### Task to carry out
Decide whether each statement agrees with the text on Browns Valley, answering yes or no and quoting the text's deciding words: 1. Gold was found along the Yuba River in the fall of 1849. 2. The Rare Ripe Gold and Silver Mining Company had its office in Browns Valley. 3. A post office was established at Browns Valley in 1863.

Before the establishment of the Browns Valley community, the land was the home to the Concow Maidu and the Nisenan people.

In the fall of 1849, gold was found in the township of Long Bar and along the Yuba River, only three miles away from Browns Valley. The name of the community was in honor of a settler who arrived in 1850 and discovered gold here. In the early days of mining in this area, gold was extracted in many different ways including hydraulic mining. The mines had to be continuous monitored because competition was high, and people would try to steal mining claims. Initially the area mined for gold, and when that ran out they mined quartz (which sometimes would encase the gold). The Chinese and Irish immigrants that came to the area for mining work, and also worked to build rock walls across many areas of Browns Valley.

Browns Valley was the home of the Sweet Vengeance Mine, founded by six African American men. Other African American mining operations in the community included the Rare Ripe Gold and Silver Mining Company (also known as the Rare Ripe Company); and the Horncut Mine. In 1868, the Rare Ripe Gold and Silver Mining Company incorporated, and had an office in Marysville.

In 1863, Tensions grew over the land in this area between miners, ranchers, and Native Americans; and there was a forced removal of Native Americans to a reservation in Mendocino County. A post office was established at Browns Valley in 1864.

### Supplied information
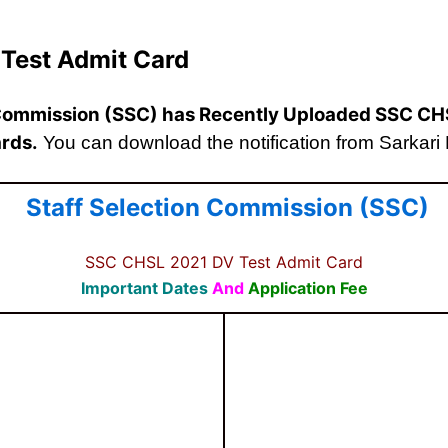
Test Admit Card
 Commission (SSC)
has Recently Uploaded SSC CH
rds.
You can download the notification from Sarkari Re
Staff Selection Commission (SSC)
SSC CHSL 2021 DV Test Admit Card
Important Dates
And
Application Fee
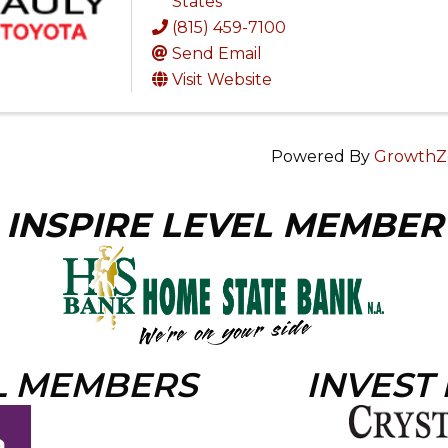
States
(815) 459-7100
Send Email
Visit Website
Powered By
GrowthZ
INSPIRE LEVEL MEMBER
L MEMBERS
INVEST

### Answer to this task
1. Yes: "In the fall of 1849, gold was found in the township of Long Bar and along the Yuba River"
2. No: "had an office in Marysville"
3. No: "A post office was established at Browns Valley in 1864."